### Records to use ###

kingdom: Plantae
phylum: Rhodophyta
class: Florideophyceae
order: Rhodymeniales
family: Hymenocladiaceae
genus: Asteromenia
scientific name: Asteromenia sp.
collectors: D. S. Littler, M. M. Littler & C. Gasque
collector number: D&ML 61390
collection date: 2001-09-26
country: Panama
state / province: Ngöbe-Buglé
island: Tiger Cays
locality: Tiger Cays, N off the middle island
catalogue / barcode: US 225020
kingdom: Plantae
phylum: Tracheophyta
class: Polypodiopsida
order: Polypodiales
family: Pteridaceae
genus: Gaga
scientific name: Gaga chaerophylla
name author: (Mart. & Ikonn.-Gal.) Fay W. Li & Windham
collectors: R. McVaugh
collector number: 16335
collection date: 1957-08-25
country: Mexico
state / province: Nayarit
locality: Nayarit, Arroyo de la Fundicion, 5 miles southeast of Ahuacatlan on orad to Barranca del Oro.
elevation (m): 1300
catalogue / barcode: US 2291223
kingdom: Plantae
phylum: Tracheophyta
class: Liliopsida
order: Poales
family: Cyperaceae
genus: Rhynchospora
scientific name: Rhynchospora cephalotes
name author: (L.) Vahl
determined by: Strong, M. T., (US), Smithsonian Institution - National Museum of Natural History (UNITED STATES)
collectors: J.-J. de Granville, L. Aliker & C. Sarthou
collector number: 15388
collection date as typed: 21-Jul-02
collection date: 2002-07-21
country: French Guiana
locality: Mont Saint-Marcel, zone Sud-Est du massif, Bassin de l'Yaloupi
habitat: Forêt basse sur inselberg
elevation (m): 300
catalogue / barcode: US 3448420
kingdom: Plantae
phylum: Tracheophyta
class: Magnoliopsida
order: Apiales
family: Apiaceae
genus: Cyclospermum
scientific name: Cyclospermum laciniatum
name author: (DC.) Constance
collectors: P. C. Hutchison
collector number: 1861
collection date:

###

- **What you have to do**
Rewrite the records with "locality" swapped for "site" in every place it occurs, and change nothing else.

- **Exercise result**
kingdom: Plantae
phylum: Rhodophyta
class: Florideophyceae
order: Rhodymeniales
family: Hymenocladiaceae
genus: Asteromenia
scientific name: Asteromenia sp.
collectors: D. S. Littler, M. M. Littler & C. Gasque
collector number: D&ML 61390
collection date: 2001-09-26
country: Panama
state / province: Ngöbe-Buglé
island: Tiger Cays
site: Tiger Cays, N off the middle island
catalogue / barcode: US 225020
kingdom: Plantae
phylum: Tracheophyta
class: Polypodiopsida
order: Polypodiales
family: Pteridaceae
genus: Gaga
scientific name: Gaga chaerophylla
name author: (Mart. & Ikonn.-Gal.) Fay W. Li & Windham
collectors: R. McVaugh
collector number: 16335
collection date: 1957-08-25
country: Mexico
state / province: Nayarit
site: Nayarit, Arroyo de la Fundicion, 5 miles southeast of Ahuacatlan on orad to Barranca del Oro.
elevation (m): 1300
catalogue / barcode: US 2291223
kingdom: Plantae
phylum: Tracheophyta
class: Liliopsida
order: Poales
family: Cyperaceae
genus: Rhynchospora
scientific name: Rhynchospora cephalotes
name author: (L.) Vahl
determined by: Strong, M. T., (US), Smithsonian Institution - National Museum of Natural History (UNITED STATES)
collectors: J.-J. de Granville, L. Aliker & C. Sarthou
collector number: 15388
collection date as typed: 21-Jul-02
collection date: 2002-07-21
country: French Guiana
site: Mont Saint-Marcel, zone Sud-Est du massif, Bassin de l'Yaloupi
habitat: Forêt basse sur inselberg
elevation (m): 300
catalogue / barcode: US 3448420
kingdom: Plantae
phylum: Tracheophyta
class: Magnoliopsida
order: Apiales
family: Apiaceae
genus: Cyclospermum
scientific name: Cyclospermum laciniatum
name author: (DC.) Constance
collectors: P. C. Hutchison
collector number: 1861
collection date:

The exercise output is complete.